Long Island Improved for heavy yields of sprouts.

Brussels sprouts (Brassica oleracea var. gemmifera) are one of those vegetables that people either seem to love or detest. Perhaps they produce strong negative reactions because they are equated with miniature cabbages. When overcooked or produced from a plastic bag from the freezer, they tend to lose some of their luster and can be a sorrowful soggy mess. But plucked directly from the garden after being tinged with a frost to enhance their sweetness, they are at their finest. Today one can find brussels sprouts in markets fresh on the stalk, bagged or loose.

I like these delectables halved and oven roasted on their own, with pecans or walnuts, with other fall root vegetables, pan roasted with garlic, or lightly steamed and served with butter or olive oil. Properly prepared, neither their texture nor taste is like that of the cabbage.

Botanically speaking

Brussels sprouts are part of that wide ranging food plant family, the Brassicaceae or Cruciferae, which provides our table with vegetables like radishes, mustard greens, turnips, rutabagas, arugula, Chinese cabbage, broccoli rabe and watercress.

The family is named the Cruciferae because its four-parted flowers are in the shape of a cross, often white or yellow in color. The fruit is a silique, a two-parted pod, vaguely resembling a thin bean pod that separates into two parts divided by a membrane containing numerous dry seeds.

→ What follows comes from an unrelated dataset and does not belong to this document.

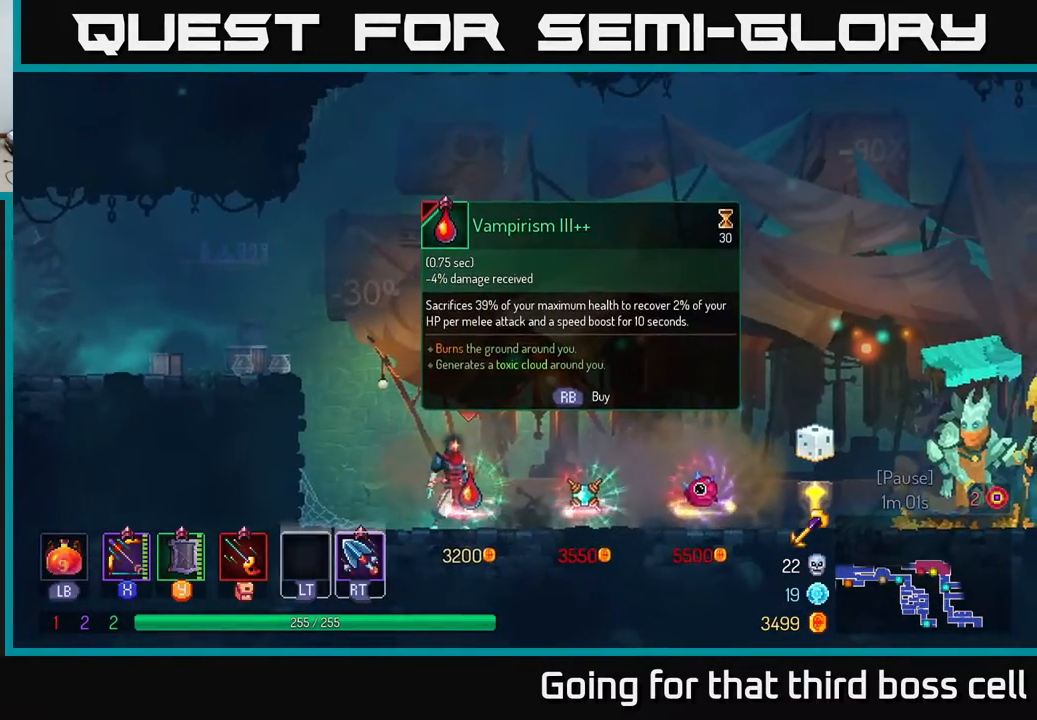
{"buttons": [], "left_stick": "center", "right_stick": "center", "events": []}
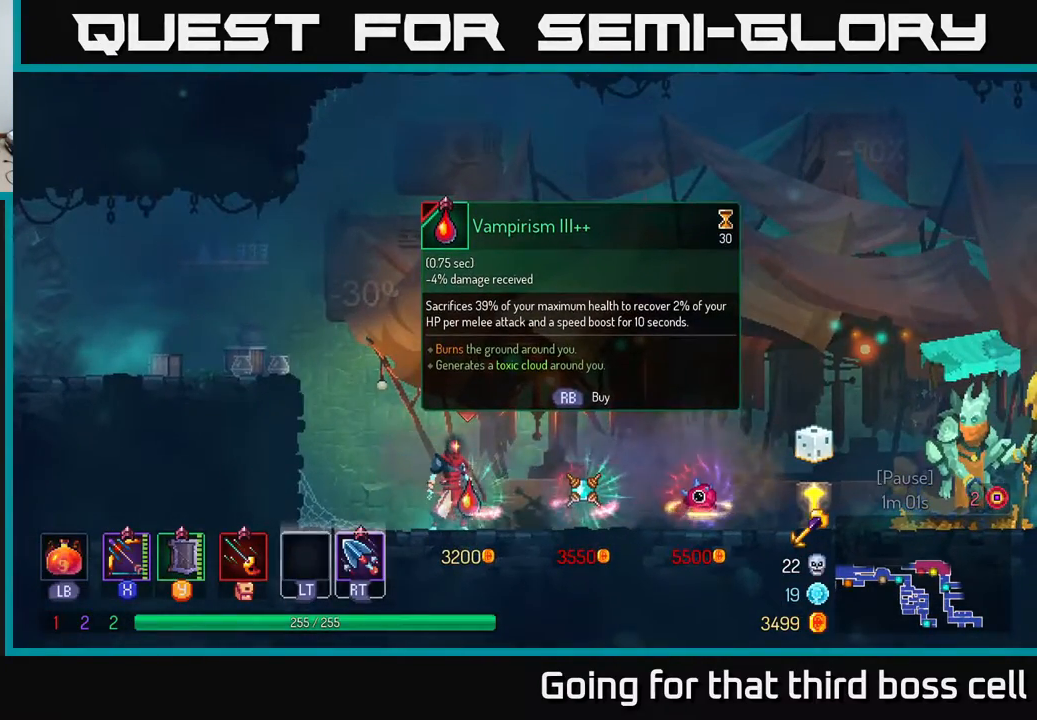
{"buttons": [], "left_stick": "left", "right_stick": "center", "events": [[417, "left_stick", "left"]]}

The list of food plants in the Brassicaceae incudes the cabbage group – Brassica oleracea, to which the brussels sprout, a relative newcomer, belongs. Brussels sprouts essentially arose from the same common wild plant ancestor as kale, collards, broccoli and cabbage. The wild brassica parent originates in coastal limestone cliff areas around southern Britain, western France and northwestern Spain where they still grow. Short-lived perennials, they can occur in large patches. Some populations have interbred with closely related species from southern Europe. Further complicating their story, wild populations have crossbred with their domesticated offspring such as kale. Like most of its domesticated cousins, brussels sprouts are biennials, blooming after an extended cold period.